● **Objective**
Copy out every item below word for word, changing nothing.

──────── Data rows ────────

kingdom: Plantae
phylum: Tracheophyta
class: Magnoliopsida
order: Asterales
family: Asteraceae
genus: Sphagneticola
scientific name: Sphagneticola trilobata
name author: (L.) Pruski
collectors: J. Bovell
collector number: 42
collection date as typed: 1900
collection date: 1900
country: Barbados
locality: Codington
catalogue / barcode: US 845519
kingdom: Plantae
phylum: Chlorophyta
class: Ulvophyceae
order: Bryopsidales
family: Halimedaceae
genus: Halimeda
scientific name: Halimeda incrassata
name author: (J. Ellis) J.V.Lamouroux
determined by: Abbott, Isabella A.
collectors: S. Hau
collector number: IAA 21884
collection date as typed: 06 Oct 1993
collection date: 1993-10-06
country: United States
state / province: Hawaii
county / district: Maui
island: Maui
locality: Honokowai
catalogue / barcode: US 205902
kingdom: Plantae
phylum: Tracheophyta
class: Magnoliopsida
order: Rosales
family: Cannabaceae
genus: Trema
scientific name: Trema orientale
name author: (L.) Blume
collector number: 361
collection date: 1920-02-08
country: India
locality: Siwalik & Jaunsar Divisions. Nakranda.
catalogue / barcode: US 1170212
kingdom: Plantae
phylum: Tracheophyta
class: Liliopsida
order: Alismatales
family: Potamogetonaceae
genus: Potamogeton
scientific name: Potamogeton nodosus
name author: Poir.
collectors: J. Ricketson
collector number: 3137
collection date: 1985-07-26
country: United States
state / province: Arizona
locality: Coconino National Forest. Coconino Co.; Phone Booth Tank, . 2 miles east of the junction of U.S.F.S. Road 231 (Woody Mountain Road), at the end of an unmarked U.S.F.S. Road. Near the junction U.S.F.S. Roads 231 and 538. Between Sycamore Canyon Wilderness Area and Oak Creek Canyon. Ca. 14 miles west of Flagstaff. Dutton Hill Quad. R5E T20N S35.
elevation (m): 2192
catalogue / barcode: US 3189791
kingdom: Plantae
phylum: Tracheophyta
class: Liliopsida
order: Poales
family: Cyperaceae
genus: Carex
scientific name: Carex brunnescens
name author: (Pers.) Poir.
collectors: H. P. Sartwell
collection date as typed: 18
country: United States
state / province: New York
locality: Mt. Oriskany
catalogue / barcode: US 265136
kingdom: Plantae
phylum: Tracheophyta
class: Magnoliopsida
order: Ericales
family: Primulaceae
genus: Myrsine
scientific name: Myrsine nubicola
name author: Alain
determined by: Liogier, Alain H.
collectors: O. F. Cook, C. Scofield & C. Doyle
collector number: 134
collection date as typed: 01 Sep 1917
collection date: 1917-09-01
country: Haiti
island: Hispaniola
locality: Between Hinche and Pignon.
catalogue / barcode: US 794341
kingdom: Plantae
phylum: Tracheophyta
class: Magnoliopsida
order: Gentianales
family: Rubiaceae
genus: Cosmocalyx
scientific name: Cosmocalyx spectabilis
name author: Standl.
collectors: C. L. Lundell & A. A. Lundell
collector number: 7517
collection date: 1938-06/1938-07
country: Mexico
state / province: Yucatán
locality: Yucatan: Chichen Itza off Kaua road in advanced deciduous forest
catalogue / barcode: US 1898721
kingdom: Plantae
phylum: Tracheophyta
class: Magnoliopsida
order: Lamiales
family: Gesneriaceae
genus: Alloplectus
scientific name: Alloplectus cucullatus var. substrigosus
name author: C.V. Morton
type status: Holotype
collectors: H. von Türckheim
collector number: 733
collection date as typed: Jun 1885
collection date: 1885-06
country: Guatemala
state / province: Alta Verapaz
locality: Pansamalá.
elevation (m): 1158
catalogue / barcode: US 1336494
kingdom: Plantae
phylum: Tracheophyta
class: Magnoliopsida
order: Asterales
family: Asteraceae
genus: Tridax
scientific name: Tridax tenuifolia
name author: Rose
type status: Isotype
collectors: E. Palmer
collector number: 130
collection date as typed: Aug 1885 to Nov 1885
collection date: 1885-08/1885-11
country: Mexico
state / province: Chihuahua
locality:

────────

● **Exercise answer**
kingdom: Plantae
phylum: Tracheophyta
class: Magnoliopsida
order: Asterales
family: Asteraceae
genus: Sphagneticola
scientific name: Sphagneticola trilobata
name author: (L.) Pruski
collectors: J. Bovell
collector number: 42
collection date as typed: 1900
collection date: 1900
country: Barbados
locality: Codington
catalogue / barcode: US 845519
kingdom: Plantae
phylum: Chlorophyta
class: Ulvophyceae
order: Bryopsidales
family: Halimedaceae
genus: Halimeda
scientific name: Halimeda incrassata
name author: (J. Ellis) J.V.Lamouroux
determined by: Abbott, Isabella A.
collectors: S. Hau
collector number: IAA 21884
collection date as typed: 06 Oct 1993
collection date: 1993-10-06
country: United States
state / province: Hawaii
county / district: Maui
island: Maui
locality: Honokowai
catalogue / barcode: US 205902
kingdom: Plantae
phylum: Tracheophyta
class: Magnoliopsida
order: Rosales
family: Cannabaceae
genus: Trema
scientific name: Trema orientale
name author: (L.) Blume
collector number: 361
collection date: 1920-02-08
country: India
locality: Siwalik & Jaunsar Divisions. Nakranda.
catalogue / barcode: US 1170212
kingdom: Plantae
phylum: Tracheophyta
class: Liliopsida
order: Alismatales
family: Potamogetonaceae
genus: Potamogeton
scientific name: Potamogeton nodosus
name author: Poir.
collectors: J. Ricketson
collector number: 3137
collection date: 1985-07-26
country: United States
state / province: Arizona
locality: Coconino National Forest. Coconino Co.; Phone Booth Tank, . 2 miles east of the junction of U.S.F.S. Road 231 (Woody Mountain Road), at the end of an unmarked U.S.F.S. Road. Near the junction U.S.F.S. Roads 231 and 538. Between Sycamore Canyon Wilderness Area and Oak Creek Canyon. Ca. 14 miles west of Flagstaff. Dutton Hill Quad. R5E T20N S35.
elevation (m): 2192
catalogue / barcode: US 3189791
kingdom: Plantae
phylum: Tracheophyta
class: Liliopsida
order: Poales
family: Cyperaceae
genus: Carex
scientific name: Carex brunnescens
name author: (Pers.) Poir.
collectors: H. P. Sartwell
collection date as typed: 18
country: United States
state / province: New York
locality: Mt. Oriskany
catalogue / barcode: US 265136
kingdom: Plantae
phylum: Tracheophyta
class: Magnoliopsida
order: Ericales
family: Primulaceae
genus: Myrsine
scientific name: Myrsine nubicola
name author: Alain
determined by: Liogier, Alain H.
collectors: O. F. Cook, C. Scofield & C. Doyle
collector number: 134
collection date as typed: 01 Sep 1917
collection date: 1917-09-01
country: Haiti
island: Hispaniola
locality: Between Hinche and Pignon.
catalogue / barcode: US 794341
kingdom: Plantae
phylum: Tracheophyta
class: Magnoliopsida
order: Gentianales
family: Rubiaceae
genus: Cosmocalyx
scientific name: Cosmocalyx spectabilis
name author: Standl.
collectors: C. L. Lundell & A. A. Lundell
collector number: 7517
collection date: 1938-06/1938-07
country: Mexico
state / province: Yucatán
locality: Yucatan: Chichen Itza off Kaua road in advanced deciduous forest
catalogue / barcode: US 1898721
kingdom: Plantae
phylum: Tracheophyta
class: Magnoliopsida
order: Lamiales
family: Gesneriaceae
genus: Alloplectus
scientific name: Alloplectus cucullatus var. substrigosus
name author: C.V. Morton
type status: Holotype
collectors: H. von Türckheim
collector number: 733
collection date as typed: Jun 1885
collection date: 1885-06
country: Guatemala
state / province: Alta Verapaz
locality: Pansamalá.
elevation (m): 1158
catalogue / barcode: US 1336494
kingdom: Plantae
phylum: Tracheophyta
class: Magnoliopsida
order: Asterales
family: Asteraceae
genus: Tridax
scientific name: Tridax tenuifolia
name author: Rose
type status: Isotype
collectors: E. Palmer
collector number: 130
collection date as typed: Aug 1885 to Nov 1885
collection date: 1885-08/1885-11
country: Mexico
state / province: Chihuahua
locality:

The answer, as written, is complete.